I discuss briefly the example of Nrityagram (literally, dance village), an international Odissi dance company that is based in Hessarghata, near the city of Bangalore, to illustrate the notion of sadhana as a lived practice. Nrityagram has toured the world extensively and to a large extent has transformed how Odissi has been performed and received, especially in a global arena. Nrityagram has successfully managed to negotiate the practice of this dance with a twenty-first-century presence, press and publicity. Protima Gauri Bedi, an Odissi dancer, founded the institution in 1990. After Bedi died in 1998, the role of the guru was transferred to Nrityagram, the institution she founded. Their website states:
The lifestyle that we follow is based on the age-old Gurukul tradition. As per this ancient method, the students look after and care for their Guru by growing fruit and vegetables on the land, cooking, cleaning, and earning through dance recitals. At Nrityagram, the institution fulfills the role of the Guru – as protector and as someone who makes available knowledge and experience. Trainees will learn under the tutelage of several Gurus, however, their duties towards Nrityagram are of prime importance. (www.nrityagram.org 2010)

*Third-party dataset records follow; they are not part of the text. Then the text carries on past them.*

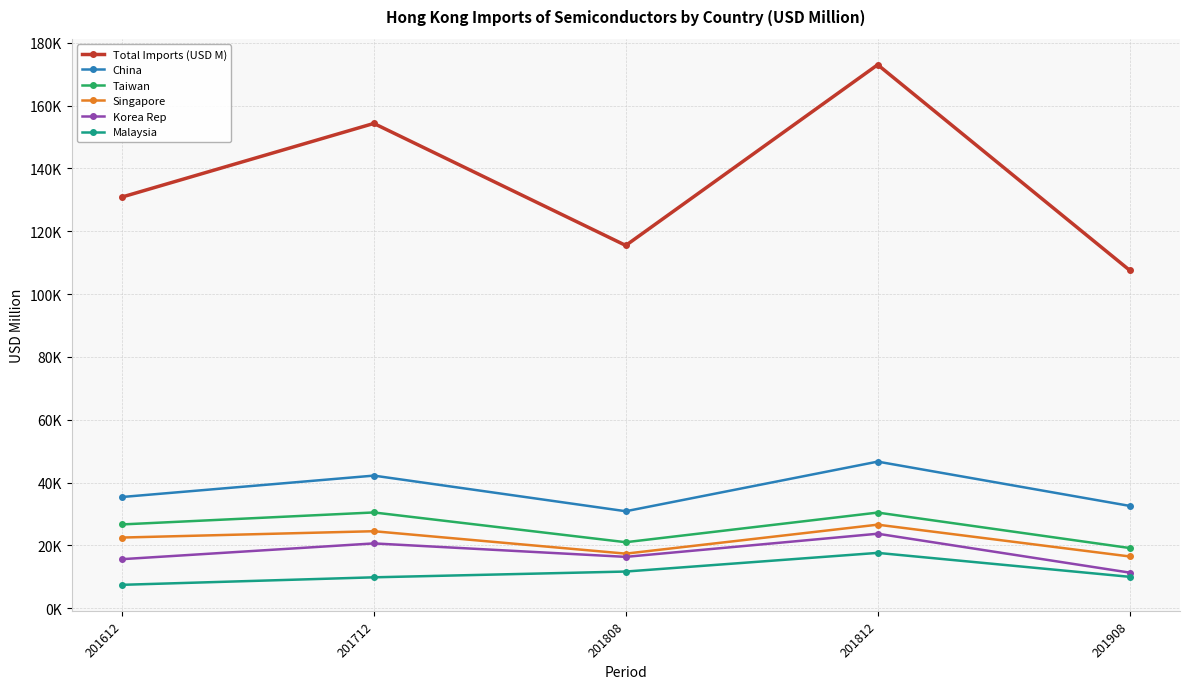

Rank the categories by Malaysia value from highest to lowest.

201812, 201808, 201908, 201712, 201612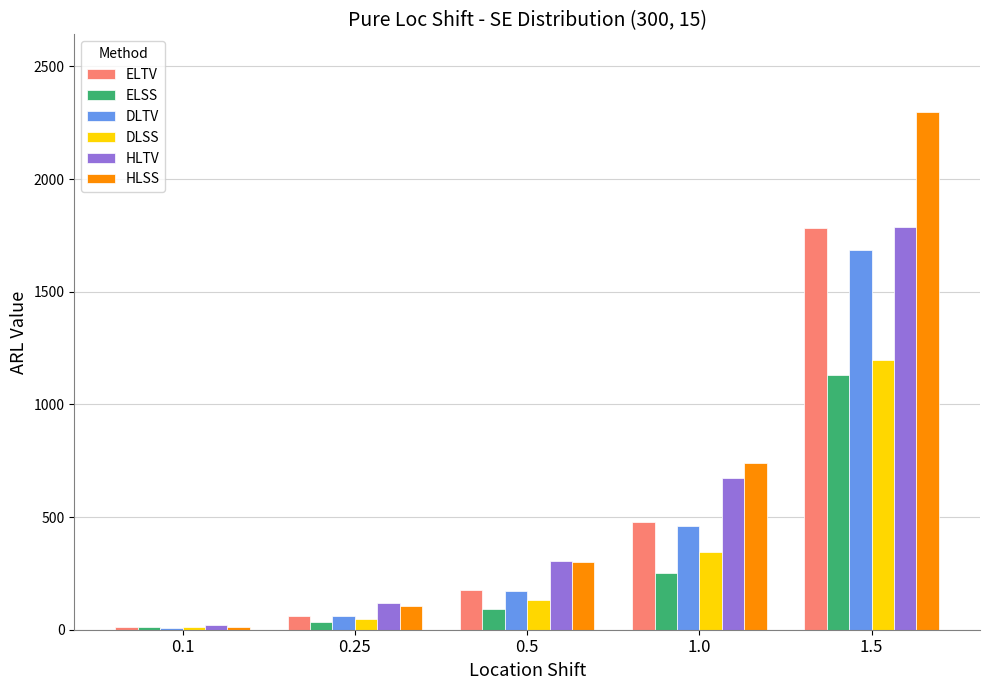

Which series has the largest total across all categories?

HLSS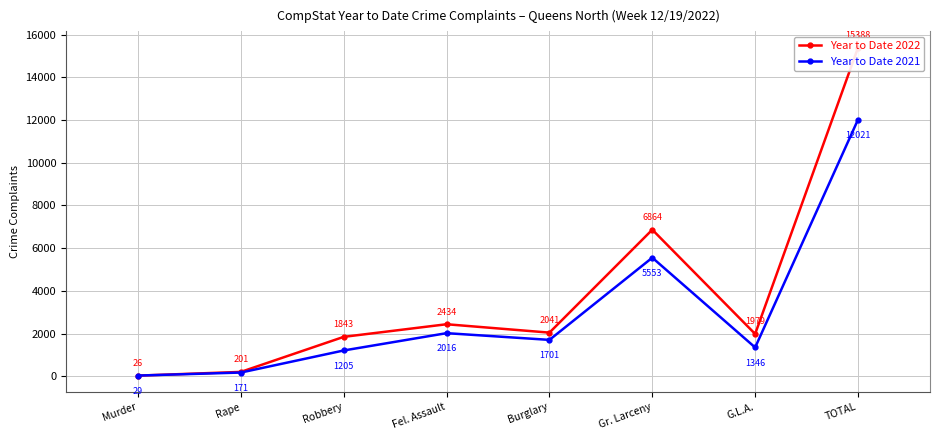

True or false: Year to Date 2022 has more than 1 points higher than both neighbors.

True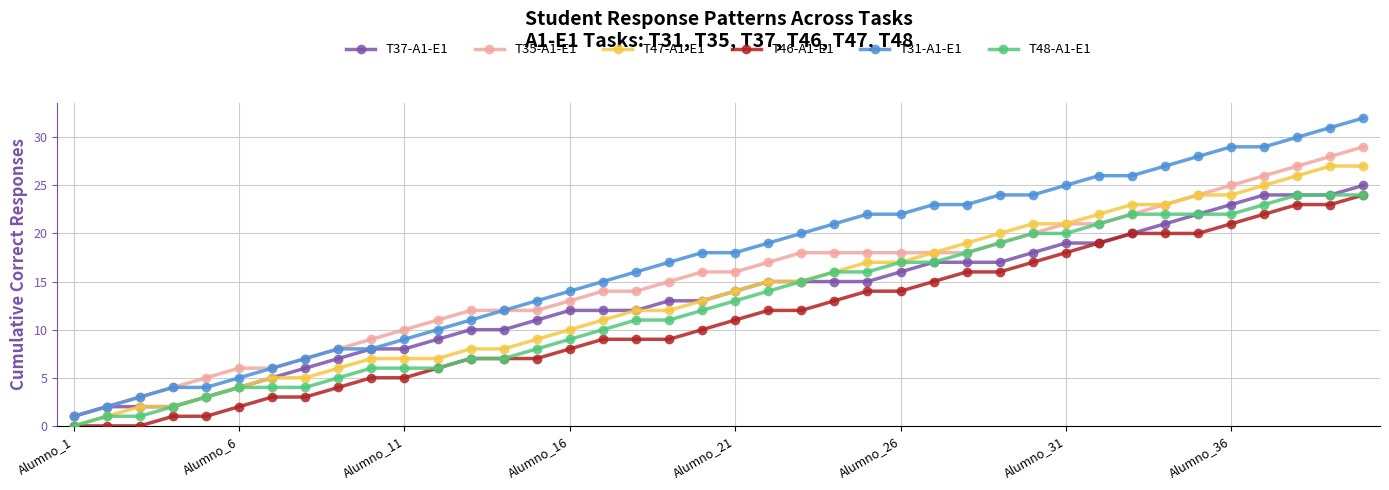

Which series has the largest range (max minus min)?

T31-A1-E1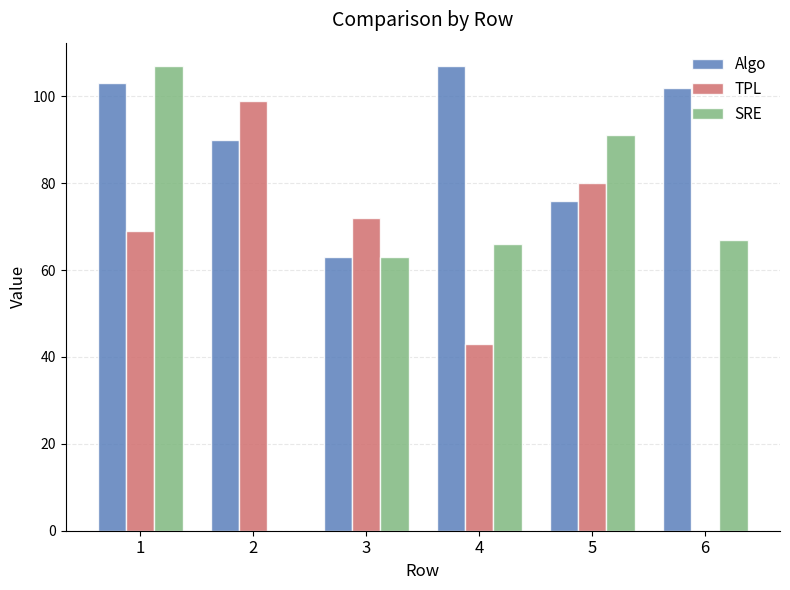

The value of Algo at 3 is 42. True or false?

False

This conception of the ‘institution as guru’ allows the dancers of Nrityagram to maintain a fluidity of tradition and yet reinvent themselves. This notion of ‘living the art form’ at Nrityagram is the embodiment of sadhana where the lines between life on and offstage are blurred. Even without the presence of a single, overarching vision, the practice of sadhana remains critical to their success, and what appears to have changed over time is the relationship of the dancer to his or her guru. Some learn Odissi within the guru–shishya framework, and others approach their training in a more peripatetic manner. As Odissi dance emerges as a commodity in a global economy, dancers are moving away from the guru–shishya framework and towards a more individually suited quest for training. Nrityagram uses the dance village model to ensure rigorous training, but also allows them the freedom to experiment with gurus and dance styles outside Odissi.